Brain Biases Explain Partisan Rejection of New Info: Study

People who share a political ideology have more similar 'neural fingerprints' of political words and process new information in similar ways, according to a new analysis led by Brown University researchers.

PROVIDENCE, R.I. [Brown University] - What causes two people from opposing political parties to have strongly divergent interpretations of the same word, image or event?

Take the word "freedom," for example, or a picture of the American flag, or even the 2020 U.S. presidential election. A person who identifies politically as liberal vs. one who identifies as conservative will likely have opposing interpretations when processing this information - and a new study helps to explain why.

While previous theories posited that political polarization results from selective consumption (and over-consumption) of news and social media, a team led by researchers at Brown University hypothesized that polarization may start even earlier.

Their new study, published in Science Advances, shows that individuals who share an ideology have more similar neural fingerprints of political words, experience greater neural synchrony when engaging with political content, and their brains sequentially segment new information into the same units of meaning. In this way, the researchers said, they show how polarization arises at the very point when the brain receives and processes new information.

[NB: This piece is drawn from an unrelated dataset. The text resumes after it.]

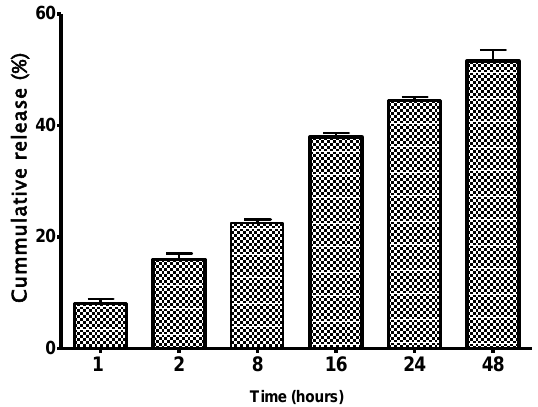
Figure 5. In vitro release of rOmpA protein from encapsulated NPs. Note the exponential increase in rOmpA release within 24 h of the start of the in vitro test.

"This research helps shed light on what happens in the brain that gives rise to political polarization," said senior study author Oriel FeldmanHall, an associate professor of cognitive, linguistic and psychological sciences who is affiliated with the Carney Institute of Brain Science at Brown University. Daantje de Bruin, a graduate student in FeldmanHall's lab, led the research and conducted the data analysis.

Previous research from FeldmanHall's lab showed that when watching a potentially polarizing video about hot-button issues like abortion, policing or immigration, the brain activity of people who identified as Democrat or Republican was similar to the brain activity of people in their respective parties.

That neurosynchrony, FeldmanHall explained, is considered evidence that the brains are processing the information in a similar way. For this new study, the researchers wanted to get an even more detailed picture of why and how the brains of people in the same political party are able to sync up.

To do that, the team used a range of methods that they say have never before been used in conjunction with each other. They conducted a series of experiments with a group of 44 participants, equally split among liberals and conservatives, who agreed to perform various cognitive tasks while undergoing functional magnetic resonance imaging (fMRI), which measures the small changes in blood flow that occur with brain activity.